Translation as intervention: Sambhu Mitra's Putul Khela (A doll's house)
DOI:
https://doi.org/10.7557/13.3410Keywords:
A Doll’s House, Bhabha, Bharucha, Ibsen, intervention, Mitra, Putul Khela, swear-words, special words, translation.Abstract
For post-colonial writers and theorists, translation is a highly political activity. As Susan Bassnett and Harish Trivedi say, “translation is a highly manipulative activity” and it “involves all kinds of stages in ... [the] process of [“intercultural”] transfer across linguistic and cultural boundaries” (1999, 2). They hold that the “the common translatorial temptation [is] to erase much that is culturally specific, to sanitize much that is comparatively odorous” (ibid). Rustom Bharucha terms translation as “intervention”.

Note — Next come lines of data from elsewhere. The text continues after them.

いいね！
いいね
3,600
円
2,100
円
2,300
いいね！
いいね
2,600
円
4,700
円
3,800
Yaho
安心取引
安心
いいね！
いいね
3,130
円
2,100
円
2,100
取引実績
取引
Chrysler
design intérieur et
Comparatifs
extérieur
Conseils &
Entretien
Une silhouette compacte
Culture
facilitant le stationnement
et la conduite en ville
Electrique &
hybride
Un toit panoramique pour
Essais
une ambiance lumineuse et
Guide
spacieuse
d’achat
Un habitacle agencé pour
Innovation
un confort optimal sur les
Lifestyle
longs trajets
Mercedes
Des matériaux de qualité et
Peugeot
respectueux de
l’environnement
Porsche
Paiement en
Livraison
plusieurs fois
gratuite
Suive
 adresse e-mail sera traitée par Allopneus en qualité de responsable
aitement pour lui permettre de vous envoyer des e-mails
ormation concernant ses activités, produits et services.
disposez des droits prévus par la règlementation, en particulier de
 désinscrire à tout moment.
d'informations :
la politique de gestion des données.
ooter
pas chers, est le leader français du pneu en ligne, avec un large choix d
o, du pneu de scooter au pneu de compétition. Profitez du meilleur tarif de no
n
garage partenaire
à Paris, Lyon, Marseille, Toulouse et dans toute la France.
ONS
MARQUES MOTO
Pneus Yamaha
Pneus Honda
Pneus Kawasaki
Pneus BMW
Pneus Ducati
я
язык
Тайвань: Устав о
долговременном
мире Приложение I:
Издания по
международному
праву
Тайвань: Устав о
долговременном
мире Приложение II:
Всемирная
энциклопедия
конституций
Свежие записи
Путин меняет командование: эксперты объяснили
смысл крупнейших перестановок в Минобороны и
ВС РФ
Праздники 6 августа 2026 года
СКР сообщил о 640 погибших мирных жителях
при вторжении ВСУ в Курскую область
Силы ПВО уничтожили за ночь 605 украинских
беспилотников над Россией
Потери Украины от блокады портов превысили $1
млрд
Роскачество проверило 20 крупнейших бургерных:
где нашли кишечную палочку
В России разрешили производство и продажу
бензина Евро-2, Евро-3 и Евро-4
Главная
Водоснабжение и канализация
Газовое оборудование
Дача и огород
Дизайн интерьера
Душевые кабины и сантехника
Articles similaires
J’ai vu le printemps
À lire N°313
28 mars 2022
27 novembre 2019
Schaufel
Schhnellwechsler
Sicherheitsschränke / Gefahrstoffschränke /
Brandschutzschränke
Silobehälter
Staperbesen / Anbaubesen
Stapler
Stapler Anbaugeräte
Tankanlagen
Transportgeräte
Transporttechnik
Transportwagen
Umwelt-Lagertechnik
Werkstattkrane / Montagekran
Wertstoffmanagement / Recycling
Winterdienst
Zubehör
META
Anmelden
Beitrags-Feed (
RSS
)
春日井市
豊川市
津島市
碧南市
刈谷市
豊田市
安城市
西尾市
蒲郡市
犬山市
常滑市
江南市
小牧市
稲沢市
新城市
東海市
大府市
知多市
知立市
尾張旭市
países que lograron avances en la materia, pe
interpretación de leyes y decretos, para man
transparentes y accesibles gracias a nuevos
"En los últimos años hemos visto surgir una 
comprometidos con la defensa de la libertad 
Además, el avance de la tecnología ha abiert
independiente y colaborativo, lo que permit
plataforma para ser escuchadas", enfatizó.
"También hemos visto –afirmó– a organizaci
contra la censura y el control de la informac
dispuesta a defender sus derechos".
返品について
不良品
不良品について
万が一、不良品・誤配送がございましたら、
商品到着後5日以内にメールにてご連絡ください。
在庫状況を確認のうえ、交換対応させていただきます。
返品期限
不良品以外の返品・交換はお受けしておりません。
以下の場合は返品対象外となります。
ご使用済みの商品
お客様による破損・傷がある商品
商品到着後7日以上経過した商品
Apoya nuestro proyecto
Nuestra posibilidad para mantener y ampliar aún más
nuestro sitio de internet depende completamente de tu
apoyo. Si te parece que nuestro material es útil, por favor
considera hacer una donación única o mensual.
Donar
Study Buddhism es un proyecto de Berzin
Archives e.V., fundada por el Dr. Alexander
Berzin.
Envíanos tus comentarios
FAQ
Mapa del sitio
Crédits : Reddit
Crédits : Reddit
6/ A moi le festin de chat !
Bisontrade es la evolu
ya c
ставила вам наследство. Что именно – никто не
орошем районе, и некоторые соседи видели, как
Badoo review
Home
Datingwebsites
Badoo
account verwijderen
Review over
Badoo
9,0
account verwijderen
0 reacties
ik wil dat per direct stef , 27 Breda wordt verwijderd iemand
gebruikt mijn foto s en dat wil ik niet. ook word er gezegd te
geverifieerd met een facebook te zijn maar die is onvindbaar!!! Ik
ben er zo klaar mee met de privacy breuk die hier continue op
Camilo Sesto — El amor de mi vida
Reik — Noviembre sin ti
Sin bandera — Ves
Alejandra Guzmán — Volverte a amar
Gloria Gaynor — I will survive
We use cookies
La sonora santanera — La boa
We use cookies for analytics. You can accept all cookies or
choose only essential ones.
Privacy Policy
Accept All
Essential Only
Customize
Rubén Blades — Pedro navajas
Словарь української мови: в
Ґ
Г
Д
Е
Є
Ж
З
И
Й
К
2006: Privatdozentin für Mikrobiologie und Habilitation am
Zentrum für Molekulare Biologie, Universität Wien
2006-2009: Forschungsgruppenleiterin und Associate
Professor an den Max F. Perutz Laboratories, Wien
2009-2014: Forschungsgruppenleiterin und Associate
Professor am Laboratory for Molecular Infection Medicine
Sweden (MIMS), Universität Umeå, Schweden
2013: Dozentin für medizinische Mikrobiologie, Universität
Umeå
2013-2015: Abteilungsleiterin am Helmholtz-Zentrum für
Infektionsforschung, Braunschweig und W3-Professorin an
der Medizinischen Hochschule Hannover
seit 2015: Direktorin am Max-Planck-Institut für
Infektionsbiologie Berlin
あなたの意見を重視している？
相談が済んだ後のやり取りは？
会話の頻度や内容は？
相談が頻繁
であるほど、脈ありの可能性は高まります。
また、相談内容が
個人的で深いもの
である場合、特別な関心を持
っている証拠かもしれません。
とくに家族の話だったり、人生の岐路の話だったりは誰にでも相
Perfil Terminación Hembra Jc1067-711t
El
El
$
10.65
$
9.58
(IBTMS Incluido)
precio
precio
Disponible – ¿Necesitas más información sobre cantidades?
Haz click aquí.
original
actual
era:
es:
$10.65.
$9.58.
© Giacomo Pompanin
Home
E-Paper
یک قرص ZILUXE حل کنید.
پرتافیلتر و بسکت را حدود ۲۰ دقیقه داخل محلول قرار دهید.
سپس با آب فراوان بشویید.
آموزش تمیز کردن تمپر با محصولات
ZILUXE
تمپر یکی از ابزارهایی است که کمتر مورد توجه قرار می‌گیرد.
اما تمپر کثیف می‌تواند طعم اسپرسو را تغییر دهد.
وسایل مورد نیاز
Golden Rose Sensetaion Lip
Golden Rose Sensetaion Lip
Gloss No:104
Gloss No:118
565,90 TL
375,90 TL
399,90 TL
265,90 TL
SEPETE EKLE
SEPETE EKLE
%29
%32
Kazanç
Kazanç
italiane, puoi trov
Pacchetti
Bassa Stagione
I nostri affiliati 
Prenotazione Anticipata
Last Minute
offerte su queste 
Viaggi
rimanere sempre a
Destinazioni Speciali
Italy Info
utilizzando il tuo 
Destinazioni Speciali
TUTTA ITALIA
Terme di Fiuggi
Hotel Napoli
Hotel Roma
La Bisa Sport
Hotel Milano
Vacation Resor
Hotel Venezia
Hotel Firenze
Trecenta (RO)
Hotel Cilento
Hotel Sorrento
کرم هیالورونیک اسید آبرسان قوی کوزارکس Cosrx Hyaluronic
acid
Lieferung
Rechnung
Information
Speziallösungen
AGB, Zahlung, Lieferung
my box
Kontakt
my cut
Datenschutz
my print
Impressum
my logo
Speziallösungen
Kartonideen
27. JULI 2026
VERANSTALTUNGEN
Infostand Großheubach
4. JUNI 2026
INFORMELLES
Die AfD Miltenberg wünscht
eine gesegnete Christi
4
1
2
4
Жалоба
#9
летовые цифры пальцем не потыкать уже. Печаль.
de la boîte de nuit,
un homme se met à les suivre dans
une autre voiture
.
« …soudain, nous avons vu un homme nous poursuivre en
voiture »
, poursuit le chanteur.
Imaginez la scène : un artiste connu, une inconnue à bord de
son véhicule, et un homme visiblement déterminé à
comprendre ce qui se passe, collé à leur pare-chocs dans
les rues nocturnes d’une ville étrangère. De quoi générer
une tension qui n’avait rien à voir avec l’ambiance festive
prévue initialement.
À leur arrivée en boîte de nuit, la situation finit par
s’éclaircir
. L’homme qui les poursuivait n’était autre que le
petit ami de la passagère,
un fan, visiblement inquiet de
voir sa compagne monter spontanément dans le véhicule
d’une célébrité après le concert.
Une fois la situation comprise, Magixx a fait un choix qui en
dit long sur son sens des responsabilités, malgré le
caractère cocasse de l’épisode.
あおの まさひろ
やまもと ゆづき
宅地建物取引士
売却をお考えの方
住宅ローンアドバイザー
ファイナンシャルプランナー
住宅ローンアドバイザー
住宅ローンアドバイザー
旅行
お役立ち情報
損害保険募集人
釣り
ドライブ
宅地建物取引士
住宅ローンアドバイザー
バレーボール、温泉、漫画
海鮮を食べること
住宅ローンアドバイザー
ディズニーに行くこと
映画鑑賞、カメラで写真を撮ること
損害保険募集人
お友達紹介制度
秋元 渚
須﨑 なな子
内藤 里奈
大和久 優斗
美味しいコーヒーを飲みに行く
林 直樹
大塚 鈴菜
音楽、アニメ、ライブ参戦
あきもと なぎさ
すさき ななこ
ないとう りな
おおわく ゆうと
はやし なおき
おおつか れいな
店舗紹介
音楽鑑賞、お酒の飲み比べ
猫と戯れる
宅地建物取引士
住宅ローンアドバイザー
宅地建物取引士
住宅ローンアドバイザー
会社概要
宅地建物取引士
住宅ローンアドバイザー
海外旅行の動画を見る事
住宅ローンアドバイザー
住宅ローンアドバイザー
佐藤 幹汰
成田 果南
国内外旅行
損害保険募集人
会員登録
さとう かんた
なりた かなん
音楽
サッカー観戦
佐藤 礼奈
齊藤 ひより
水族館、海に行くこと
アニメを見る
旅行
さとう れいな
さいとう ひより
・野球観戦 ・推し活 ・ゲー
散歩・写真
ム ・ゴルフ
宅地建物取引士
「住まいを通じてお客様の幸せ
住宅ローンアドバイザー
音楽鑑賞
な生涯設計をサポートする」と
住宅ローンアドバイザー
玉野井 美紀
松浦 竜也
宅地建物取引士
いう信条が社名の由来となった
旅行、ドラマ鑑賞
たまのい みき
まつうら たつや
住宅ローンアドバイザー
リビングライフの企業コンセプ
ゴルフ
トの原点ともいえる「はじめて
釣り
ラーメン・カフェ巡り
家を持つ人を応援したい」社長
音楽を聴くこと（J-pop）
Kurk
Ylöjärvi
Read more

This article considers the Bengali translation of Ibsen’s A Doll’s House in 1958 by one of India’s theatre legends, Sambhu Mitra (1915-1997). The paper reads Mitra’s translation as “intervention”, studying it at the linguistic level. It contends that Mitra pronounces his voice by intervening in the translation through making careful choices which include, among other issues, his choice of the title as well as his handling of Ibsen’s swear-words and special words.